The DDoS (distributed denial of service) attacks are continuing to evolve in the Middle East and show a continuation of extremely high volume attacks.
DDoS attack means an attacker sends too much traffic to a server beyond it can handle and the server goes offline.
Darren Anstee, Chief Security Technologist at Arbor Networks, told Gulf News that the attackers use large volume of traffic to cut their targets off from the internet. The number of attacks in the first half of the year rose to 61,937 compared to 29,326 in 2014.
He said the majority of very large attacks leverage a technique known as reflection amplification, accounting for 33.5 per cent.

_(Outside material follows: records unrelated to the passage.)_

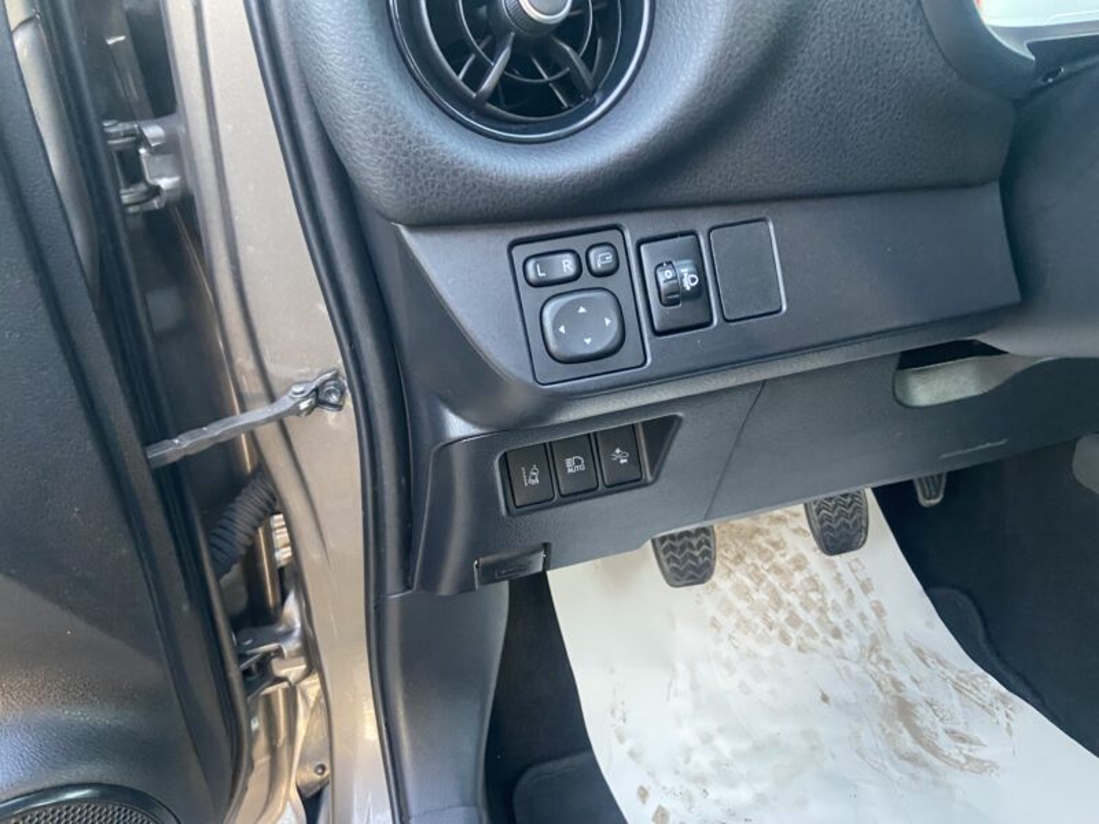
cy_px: 412
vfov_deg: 53.1
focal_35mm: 26
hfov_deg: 67.3
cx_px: 550
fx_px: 825
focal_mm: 4.25
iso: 500
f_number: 1.8
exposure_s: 1/40
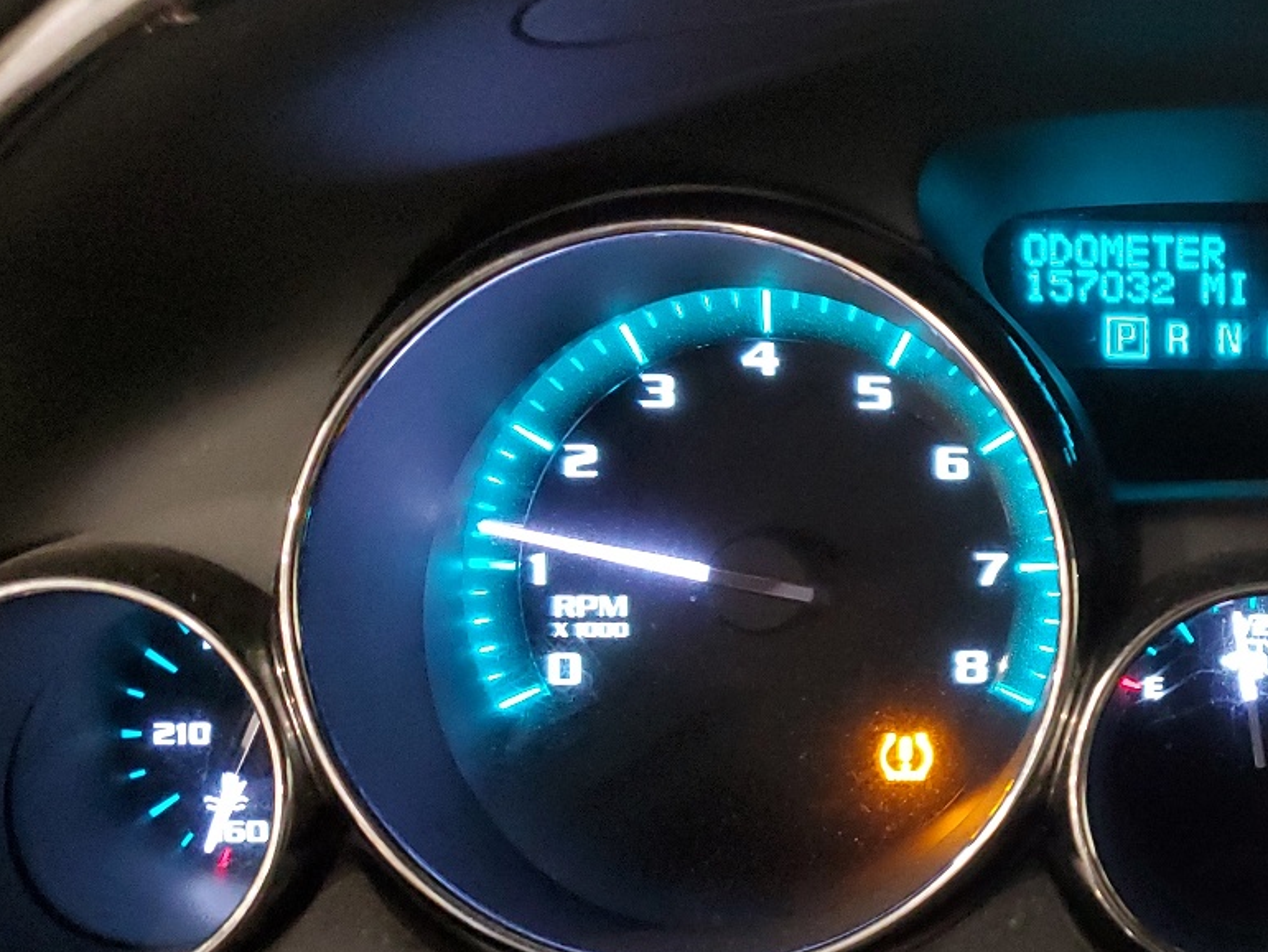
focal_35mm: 54
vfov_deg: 26.8
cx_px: 1275
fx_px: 1979
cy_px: 656
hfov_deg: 32.6
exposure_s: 1/15
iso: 376
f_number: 1.5
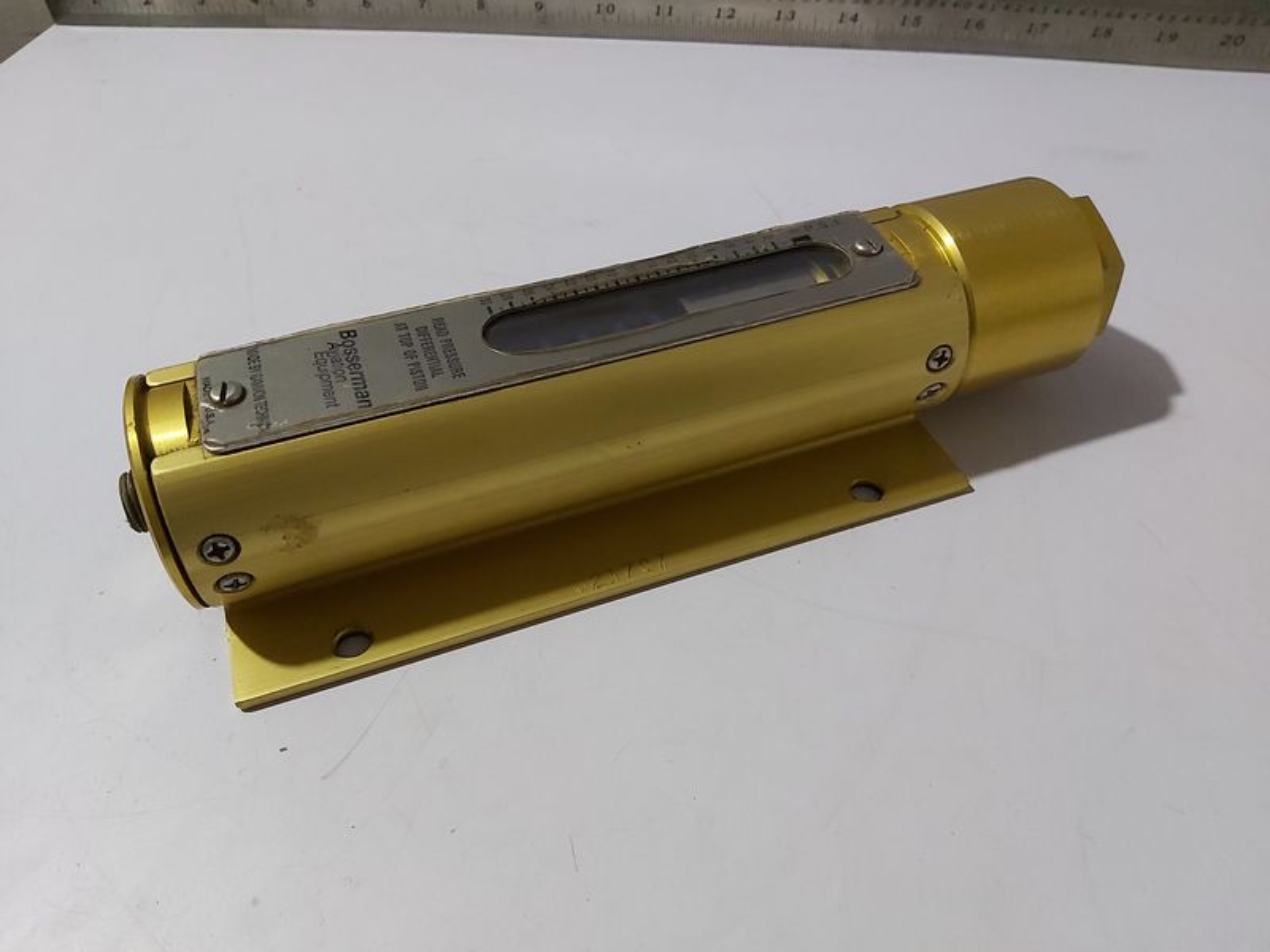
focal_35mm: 26
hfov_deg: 67.3
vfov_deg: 53.1
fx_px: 954
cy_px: 476
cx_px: 635
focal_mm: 3.92
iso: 320
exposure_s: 1/50
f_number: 1.7
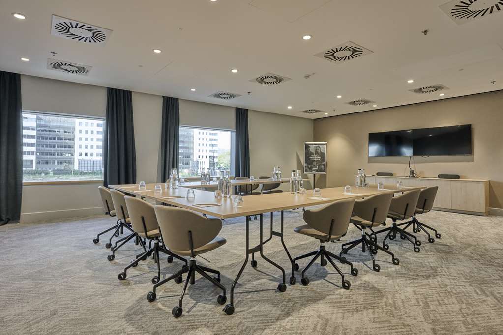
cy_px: 168
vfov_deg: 63.2
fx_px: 272
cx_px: 252
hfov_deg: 85.4
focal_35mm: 20
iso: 200
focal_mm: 19.5
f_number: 13
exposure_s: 1/13
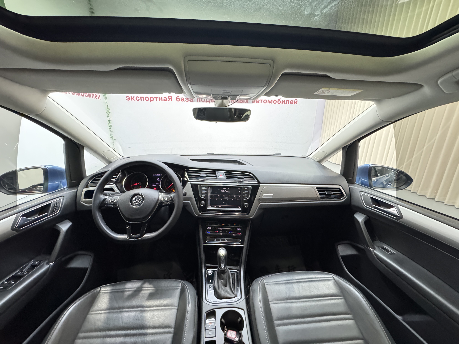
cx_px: 230
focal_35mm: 14
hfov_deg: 102.1
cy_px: 172
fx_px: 186
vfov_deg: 85.7
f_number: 2.2
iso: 1250
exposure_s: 1/60
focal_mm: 2.22
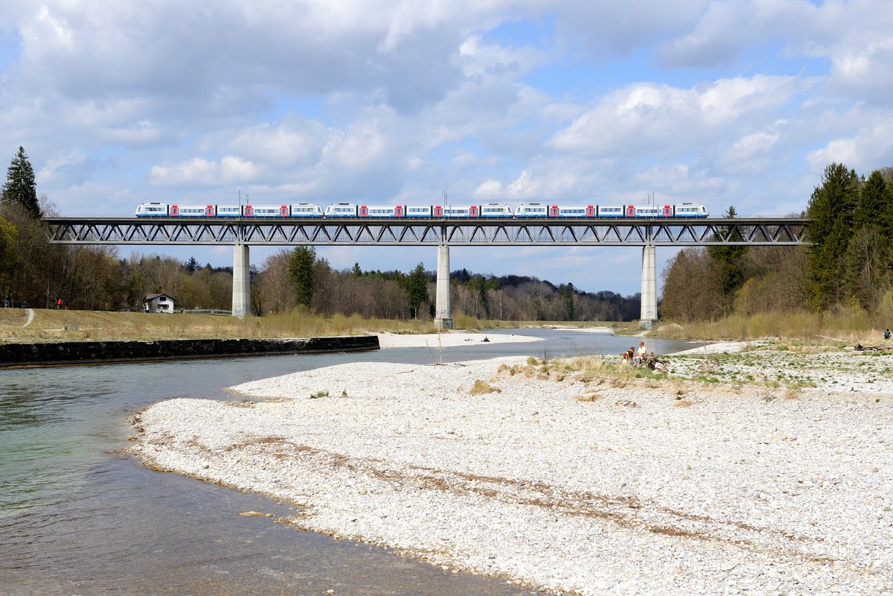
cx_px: 446
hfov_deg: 39.6
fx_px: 1240
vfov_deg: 27.0
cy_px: 298
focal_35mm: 50
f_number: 6.3
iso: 250
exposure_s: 1/1600
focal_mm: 50
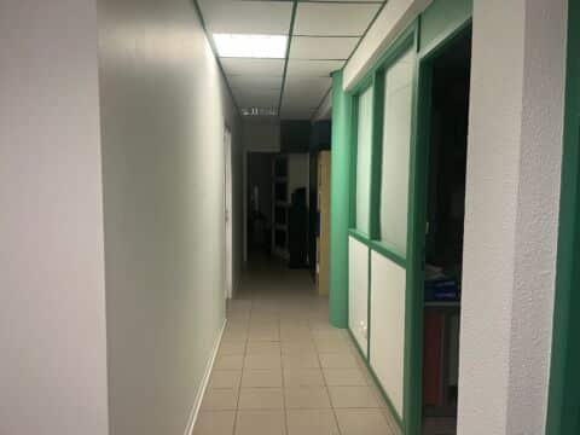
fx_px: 436
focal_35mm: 26
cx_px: 290
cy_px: 218
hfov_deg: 67.3
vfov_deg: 53.1
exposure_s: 1/50
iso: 80
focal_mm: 5.1
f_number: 1.6
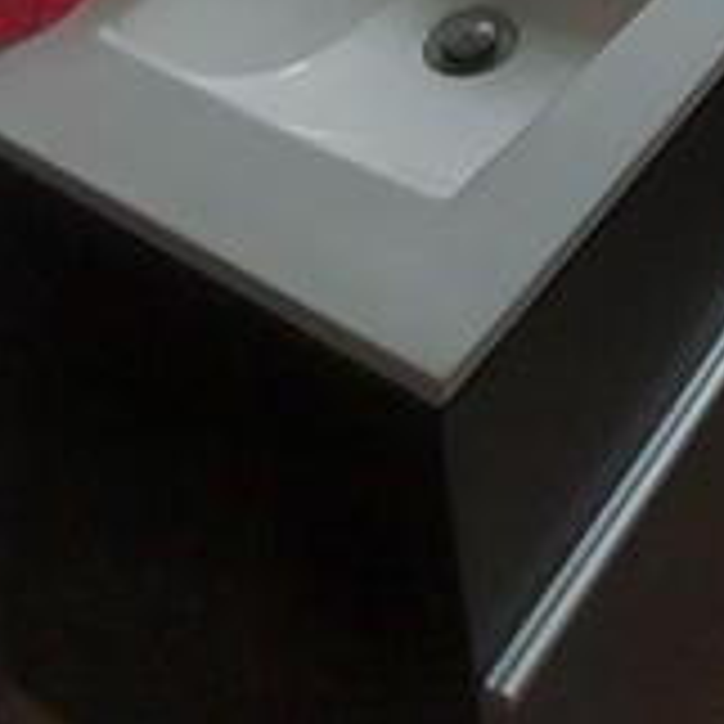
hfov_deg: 27.6
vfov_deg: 20.3
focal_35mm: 57
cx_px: 782
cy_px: -612
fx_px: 1349
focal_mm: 1.74
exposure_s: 1/50
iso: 64
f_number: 2.2
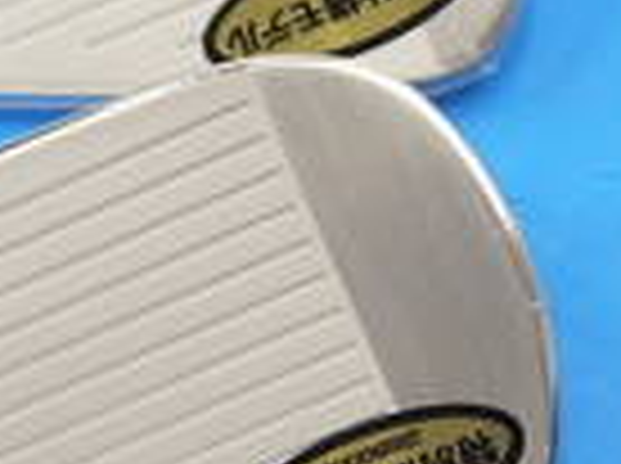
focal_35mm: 186
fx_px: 3331
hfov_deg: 10.5
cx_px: 752
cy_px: 410
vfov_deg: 7.9
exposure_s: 1/60
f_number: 4.2
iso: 200
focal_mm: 20
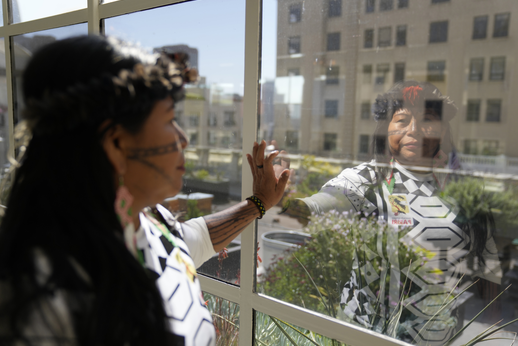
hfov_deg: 55.8
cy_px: 173
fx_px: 489
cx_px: 253
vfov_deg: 38.9
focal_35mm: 34
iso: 400
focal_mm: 33
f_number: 2.8
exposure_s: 1/1600
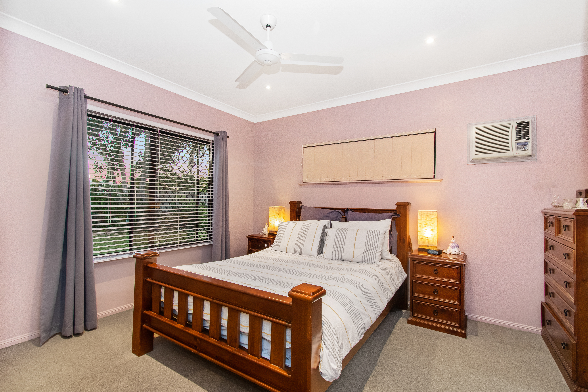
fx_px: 245
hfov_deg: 100.4
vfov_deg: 77.3
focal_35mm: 15
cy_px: 196
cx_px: 294
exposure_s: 1/4
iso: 800
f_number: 8
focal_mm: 10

Reflection amplification is a technique that allows an attacker to both magnify the amount of traffic they can generate, and complicate the original sources of that attack traffic.
“We will continue to see reflection amplification a big thing by attackers to achieve their goals,” he said.
The maximum attack size was less than 59Gbps in the first half compared to 84.36Gbps in 2014 but he said that the average duration of attack in the Middle East is double that of the global overage of one hour.
“85.8 per cent of events lasted less than one hour while 7.75 per cent of attacks lasted more than 12 hours — much higher than global level of 1.5 per cent,” he said.
The top three producers of DDoS attacks in the second quarter of this year were the US, the UK and China.
Saudi Arabia is the top target country in the first half of this year, responsible for 40 per cent of the attacks while 20 per cent of the attacks targeted Kuwait and Jordan by 10.4 per cent. Only 2.4 per cent of the attacks targeted the UAE.
In the first half, 181 attacks were over 10Gbps and 58 over 20Gbps. 27.5 per cent of the attacks were over 1Gbps compared to 20.8 per cent worldwide.
In 2014, over 500 attacks over 10Gbps targeted Middle East, 134 of them over 20Gbps.
“Middle East region shows much higher proportions of attacks in the 1-5Gbps range. Peak attack sizes look to have fallen back in the Middle East between January and May but they are slowly trending up over time.
“We recommend a multilayered defence of protection to fully protect from DDos attacks, one that integrates on-premise protection against application-layer attacks with cloud-based protection against higher magnitude volumetric attacks,” he said.